EXERCISE: Your answer should be every line of the records that contains the word "рублей", copied as it stands.

[Opening DATASET CONTENT section]

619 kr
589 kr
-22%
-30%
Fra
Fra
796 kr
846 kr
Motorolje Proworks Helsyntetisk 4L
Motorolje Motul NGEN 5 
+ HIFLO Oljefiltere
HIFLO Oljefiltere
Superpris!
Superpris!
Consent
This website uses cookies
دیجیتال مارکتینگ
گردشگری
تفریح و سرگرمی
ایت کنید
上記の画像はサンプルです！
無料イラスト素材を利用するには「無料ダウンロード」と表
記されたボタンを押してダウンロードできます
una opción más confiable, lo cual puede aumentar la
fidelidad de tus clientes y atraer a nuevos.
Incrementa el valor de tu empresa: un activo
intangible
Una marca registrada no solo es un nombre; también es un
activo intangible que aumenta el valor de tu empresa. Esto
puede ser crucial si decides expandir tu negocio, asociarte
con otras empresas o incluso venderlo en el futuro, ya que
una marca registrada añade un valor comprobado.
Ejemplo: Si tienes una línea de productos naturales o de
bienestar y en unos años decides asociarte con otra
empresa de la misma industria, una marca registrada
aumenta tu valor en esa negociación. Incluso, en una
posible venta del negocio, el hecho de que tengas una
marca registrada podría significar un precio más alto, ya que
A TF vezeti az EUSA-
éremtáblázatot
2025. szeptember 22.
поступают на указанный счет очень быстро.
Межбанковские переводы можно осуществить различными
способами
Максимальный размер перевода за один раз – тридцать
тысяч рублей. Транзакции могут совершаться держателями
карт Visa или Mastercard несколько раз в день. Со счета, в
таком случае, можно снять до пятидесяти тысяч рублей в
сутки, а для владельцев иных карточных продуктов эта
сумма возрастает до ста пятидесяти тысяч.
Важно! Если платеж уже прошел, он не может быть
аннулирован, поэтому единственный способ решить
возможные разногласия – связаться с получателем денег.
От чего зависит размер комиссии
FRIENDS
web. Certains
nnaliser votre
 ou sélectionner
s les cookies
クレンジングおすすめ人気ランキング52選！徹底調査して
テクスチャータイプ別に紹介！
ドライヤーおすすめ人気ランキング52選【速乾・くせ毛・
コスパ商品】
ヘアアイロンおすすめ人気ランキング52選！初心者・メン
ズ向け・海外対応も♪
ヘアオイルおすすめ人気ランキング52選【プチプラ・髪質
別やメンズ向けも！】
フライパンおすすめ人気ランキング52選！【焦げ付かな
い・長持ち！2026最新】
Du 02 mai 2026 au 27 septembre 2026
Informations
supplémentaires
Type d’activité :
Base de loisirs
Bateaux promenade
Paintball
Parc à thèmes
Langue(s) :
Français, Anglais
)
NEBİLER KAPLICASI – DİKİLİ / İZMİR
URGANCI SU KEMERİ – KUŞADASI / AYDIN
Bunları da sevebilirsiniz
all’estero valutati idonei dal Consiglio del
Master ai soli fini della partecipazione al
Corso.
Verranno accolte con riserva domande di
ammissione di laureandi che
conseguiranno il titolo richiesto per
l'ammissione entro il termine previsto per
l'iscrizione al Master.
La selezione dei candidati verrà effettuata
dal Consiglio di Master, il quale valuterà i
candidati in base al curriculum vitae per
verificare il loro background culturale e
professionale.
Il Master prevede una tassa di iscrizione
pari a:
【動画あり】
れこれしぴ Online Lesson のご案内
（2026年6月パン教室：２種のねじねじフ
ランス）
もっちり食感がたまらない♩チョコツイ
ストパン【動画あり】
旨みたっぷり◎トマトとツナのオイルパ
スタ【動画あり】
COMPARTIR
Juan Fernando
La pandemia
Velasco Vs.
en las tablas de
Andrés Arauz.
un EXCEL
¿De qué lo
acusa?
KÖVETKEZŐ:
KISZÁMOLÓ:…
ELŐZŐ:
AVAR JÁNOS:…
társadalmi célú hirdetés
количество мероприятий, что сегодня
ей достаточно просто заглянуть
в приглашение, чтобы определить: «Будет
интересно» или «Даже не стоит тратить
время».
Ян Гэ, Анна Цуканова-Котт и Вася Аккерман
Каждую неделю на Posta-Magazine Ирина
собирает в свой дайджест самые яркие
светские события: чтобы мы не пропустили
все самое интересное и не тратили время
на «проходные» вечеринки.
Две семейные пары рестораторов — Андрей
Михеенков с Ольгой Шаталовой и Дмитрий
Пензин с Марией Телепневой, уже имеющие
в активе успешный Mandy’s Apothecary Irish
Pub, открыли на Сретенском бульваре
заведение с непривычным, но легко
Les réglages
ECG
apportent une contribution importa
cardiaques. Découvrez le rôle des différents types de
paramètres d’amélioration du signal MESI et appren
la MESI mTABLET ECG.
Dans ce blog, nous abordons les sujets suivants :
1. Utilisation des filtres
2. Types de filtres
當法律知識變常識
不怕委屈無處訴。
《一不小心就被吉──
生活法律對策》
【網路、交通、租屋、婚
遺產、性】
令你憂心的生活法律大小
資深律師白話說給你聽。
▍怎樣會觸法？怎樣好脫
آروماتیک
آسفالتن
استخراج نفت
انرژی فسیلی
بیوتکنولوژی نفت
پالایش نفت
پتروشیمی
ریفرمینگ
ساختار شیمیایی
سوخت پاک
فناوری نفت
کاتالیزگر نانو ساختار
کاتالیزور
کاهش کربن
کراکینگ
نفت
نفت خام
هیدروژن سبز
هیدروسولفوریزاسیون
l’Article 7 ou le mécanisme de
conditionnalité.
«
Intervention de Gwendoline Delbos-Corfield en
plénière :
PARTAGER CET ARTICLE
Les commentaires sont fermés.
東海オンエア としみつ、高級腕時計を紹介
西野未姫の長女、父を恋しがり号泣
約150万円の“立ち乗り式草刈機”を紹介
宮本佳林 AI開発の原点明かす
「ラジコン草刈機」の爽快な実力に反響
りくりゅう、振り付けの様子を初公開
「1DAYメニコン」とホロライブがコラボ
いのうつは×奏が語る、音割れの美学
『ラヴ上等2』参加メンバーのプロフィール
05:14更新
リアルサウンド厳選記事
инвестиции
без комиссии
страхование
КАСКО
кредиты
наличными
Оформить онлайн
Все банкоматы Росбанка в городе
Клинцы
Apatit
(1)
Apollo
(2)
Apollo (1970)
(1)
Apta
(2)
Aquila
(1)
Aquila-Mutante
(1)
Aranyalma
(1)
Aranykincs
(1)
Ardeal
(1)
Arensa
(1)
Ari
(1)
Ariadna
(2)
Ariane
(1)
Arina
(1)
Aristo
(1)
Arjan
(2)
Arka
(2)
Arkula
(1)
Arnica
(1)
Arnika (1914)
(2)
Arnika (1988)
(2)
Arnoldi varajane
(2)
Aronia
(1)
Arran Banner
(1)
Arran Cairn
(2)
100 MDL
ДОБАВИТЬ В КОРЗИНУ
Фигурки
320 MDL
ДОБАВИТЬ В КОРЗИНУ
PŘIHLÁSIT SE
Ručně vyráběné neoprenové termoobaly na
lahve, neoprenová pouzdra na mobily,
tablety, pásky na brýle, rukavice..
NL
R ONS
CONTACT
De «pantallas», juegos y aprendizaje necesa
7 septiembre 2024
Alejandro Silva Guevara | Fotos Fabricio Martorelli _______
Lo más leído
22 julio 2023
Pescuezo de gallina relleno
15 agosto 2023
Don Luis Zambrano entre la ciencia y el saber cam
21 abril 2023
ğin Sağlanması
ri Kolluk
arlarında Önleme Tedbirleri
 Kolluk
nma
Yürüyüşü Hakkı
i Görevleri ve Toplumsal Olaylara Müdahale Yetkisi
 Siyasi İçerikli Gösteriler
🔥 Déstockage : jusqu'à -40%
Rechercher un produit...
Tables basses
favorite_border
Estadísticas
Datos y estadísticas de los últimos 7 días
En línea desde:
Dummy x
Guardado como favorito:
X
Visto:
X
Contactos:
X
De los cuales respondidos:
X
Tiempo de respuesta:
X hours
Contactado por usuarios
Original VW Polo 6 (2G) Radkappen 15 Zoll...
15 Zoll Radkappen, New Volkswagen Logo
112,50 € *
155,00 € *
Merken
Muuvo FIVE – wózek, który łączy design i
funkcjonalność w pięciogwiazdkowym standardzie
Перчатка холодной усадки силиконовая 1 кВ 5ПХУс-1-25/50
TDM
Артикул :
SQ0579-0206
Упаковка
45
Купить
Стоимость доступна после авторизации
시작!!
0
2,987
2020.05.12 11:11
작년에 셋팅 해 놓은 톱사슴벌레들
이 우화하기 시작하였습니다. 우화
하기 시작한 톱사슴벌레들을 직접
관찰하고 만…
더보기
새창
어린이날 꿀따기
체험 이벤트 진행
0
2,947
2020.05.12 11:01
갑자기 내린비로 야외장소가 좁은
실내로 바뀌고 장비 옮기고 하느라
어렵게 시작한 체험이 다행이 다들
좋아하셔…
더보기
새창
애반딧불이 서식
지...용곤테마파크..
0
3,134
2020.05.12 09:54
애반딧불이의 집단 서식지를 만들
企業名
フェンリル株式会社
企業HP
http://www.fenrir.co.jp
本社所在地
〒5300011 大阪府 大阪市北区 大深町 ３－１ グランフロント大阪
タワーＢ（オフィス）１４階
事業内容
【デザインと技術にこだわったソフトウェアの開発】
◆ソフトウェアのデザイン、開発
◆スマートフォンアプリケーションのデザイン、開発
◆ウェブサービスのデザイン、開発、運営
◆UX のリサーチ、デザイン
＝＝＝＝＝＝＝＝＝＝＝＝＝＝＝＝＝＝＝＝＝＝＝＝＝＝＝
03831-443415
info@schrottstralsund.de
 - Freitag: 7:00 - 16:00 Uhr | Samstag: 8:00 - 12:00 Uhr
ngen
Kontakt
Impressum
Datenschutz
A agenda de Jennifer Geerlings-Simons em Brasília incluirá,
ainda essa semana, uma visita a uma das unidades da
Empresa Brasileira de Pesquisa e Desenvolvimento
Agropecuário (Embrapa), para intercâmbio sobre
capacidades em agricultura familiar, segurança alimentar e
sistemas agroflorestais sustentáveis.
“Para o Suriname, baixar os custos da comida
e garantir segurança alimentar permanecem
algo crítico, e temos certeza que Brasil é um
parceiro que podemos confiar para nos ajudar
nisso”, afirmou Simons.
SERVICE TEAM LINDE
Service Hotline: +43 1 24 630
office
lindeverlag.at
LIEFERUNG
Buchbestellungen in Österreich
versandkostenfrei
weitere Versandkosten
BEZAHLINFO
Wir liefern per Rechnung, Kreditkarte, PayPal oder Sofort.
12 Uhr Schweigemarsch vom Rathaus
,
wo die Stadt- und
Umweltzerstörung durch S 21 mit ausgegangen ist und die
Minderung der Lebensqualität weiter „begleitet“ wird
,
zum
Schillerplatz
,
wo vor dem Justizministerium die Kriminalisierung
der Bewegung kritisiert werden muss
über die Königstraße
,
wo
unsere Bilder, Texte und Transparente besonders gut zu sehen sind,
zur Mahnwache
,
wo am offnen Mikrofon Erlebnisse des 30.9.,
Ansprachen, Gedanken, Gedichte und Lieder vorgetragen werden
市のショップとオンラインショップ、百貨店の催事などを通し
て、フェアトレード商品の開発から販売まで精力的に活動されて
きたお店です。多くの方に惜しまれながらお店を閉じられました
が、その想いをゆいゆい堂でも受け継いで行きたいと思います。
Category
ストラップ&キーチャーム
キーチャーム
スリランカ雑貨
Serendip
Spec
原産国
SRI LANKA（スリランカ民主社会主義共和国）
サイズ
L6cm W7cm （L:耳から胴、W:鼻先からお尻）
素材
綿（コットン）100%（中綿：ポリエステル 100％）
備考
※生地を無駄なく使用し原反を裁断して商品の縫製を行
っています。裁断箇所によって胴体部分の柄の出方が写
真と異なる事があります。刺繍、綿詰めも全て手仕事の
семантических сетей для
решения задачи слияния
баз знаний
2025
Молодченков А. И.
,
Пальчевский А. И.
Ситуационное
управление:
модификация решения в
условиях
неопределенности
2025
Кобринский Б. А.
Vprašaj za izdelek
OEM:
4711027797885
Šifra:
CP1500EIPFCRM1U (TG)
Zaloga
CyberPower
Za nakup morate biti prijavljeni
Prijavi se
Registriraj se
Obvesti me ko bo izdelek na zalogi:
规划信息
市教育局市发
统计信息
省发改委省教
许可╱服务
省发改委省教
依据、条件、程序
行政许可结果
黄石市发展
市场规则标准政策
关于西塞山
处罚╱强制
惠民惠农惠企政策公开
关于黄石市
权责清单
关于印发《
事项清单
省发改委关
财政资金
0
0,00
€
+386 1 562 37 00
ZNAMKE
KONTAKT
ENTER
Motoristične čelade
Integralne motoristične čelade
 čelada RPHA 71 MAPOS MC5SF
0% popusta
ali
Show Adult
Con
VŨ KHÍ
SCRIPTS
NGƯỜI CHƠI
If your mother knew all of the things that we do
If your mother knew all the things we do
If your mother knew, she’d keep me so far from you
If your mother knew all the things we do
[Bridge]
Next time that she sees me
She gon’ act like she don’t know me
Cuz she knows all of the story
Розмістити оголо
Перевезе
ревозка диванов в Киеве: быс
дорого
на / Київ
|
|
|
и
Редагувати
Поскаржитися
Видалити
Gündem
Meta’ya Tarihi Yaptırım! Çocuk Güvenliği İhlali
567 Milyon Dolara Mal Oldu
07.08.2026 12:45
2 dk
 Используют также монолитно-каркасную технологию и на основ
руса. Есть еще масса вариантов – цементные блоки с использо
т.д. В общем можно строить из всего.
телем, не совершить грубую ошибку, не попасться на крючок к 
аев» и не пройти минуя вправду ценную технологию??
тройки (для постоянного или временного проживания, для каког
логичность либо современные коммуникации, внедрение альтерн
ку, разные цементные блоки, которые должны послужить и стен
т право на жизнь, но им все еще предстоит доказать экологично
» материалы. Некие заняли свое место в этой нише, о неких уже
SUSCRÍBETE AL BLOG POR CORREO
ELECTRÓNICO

[Closing DATASET CONTENT section]

REPLY:
тысяч рублей. Транзакции могут совершаться держателями
таком случае, можно снять до пятидесяти тысяч рублей в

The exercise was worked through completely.